India’s stock markets have surpassed Hong Kong’s to become the world’s fourth largest, as investors flock to a rapidly growing alternative to China’s faltering stock indexes.
As the country prepares for elections this year, India continues to attract foreign investors, who have several options for investing in the country.
FOREIGN PORTFOLIO INVESTMENTS.
Foreign investors must follow the foreign portfolio investment (FPI) route to invest in stocks listed in India. Investors, whether individuals or corporations, must register with the country’s market authority and follow its disclosure rules. The majority of the 10,800 FPIs are funds.
There are no restrictions on investing in Indian companies through this approach; however, an FPI cannot own more than 10% of a listed company. If an FPI invests more than 10% in any company, it is classified as foreign direct investment, which is restricted in certain areas.

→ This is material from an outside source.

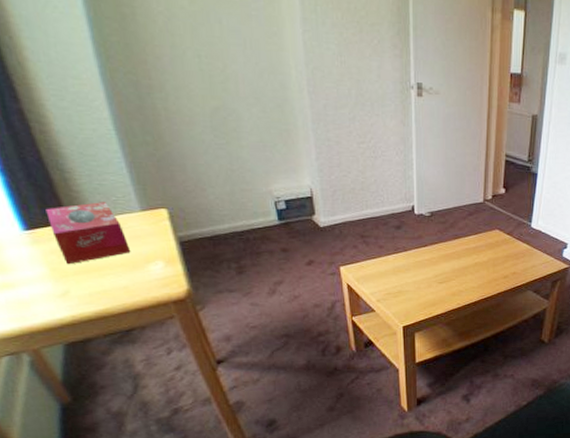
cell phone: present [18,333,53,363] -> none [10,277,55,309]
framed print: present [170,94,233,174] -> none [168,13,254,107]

All FPI investments must be made in Indian rupees and executed through brokers. All FPI transactions are subject to the same taxes as domestic investors, including capital gains at 15% for short-term holdings of less than a year, 10% for long-term holdings, and a surcharge and securities transaction tax.
DISCLOSURES
The Securities and Exchange Board of India (SEBI) takes a hands-off approach to offshore fund registrations, but it requires custodian banks, through whom foreign money flows into India, to reveal information on the investors in these funds.

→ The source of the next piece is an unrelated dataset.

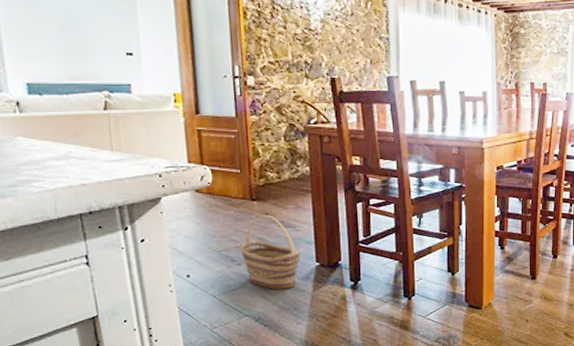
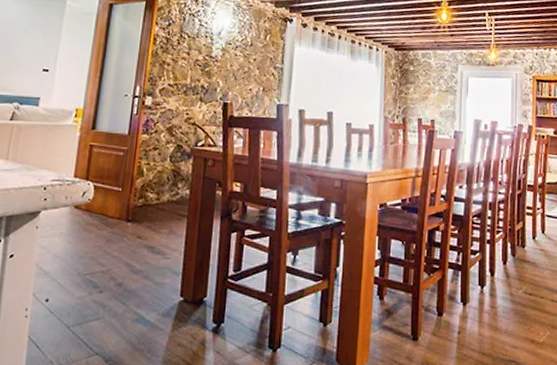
basket: present [241,215,301,290] -> none [105,238,166,326]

Custodians are either domestic banks or Indian branches of international institutions. According to the SEBI website, there are 17 custodian banks registered in India, including Citi Bank, Deutsche Bank, ICICI Bank, Kotak Mahindra Bank, DBS Bank, HSBC, State Bank of India (SBI.NS), opens new tab, and Standard Chartered Bank.
Under India’s anti-money laundering guidelines, regulators also seek information on the fund’s so-called beneficial owners, who are defined as any investor who owns 10% or more of the fund’s assets.
Furthermore, SEBI has increased disclosure requirements for funds.
Non-residential investments
Non-resident Indians can invest in the Indian stock market under the portfolio investment plan, with transactions conducted through a non-resident ordinary (NRO) savings account. NRIs and PIOs can invest in equities up to 10% of the company’s paid-up capital. Individual investments are capped at 5%.
NRIs are not permitted to engage in intra-day trading, must accept delivery of shares, and are prohibited from trading derivatives.
Offshore derivatives
If a foreign investor does not want to go through the registration process with SEBI, they can invest in Indian stocks through offshore derivatives products or participatory notes. SEBI defines these instruments as those issued by an FPI overseas in exchange for securities held in India. Taking a short position in India requires upfront disclosures, but investors can do so via P-notes to obscure their positions.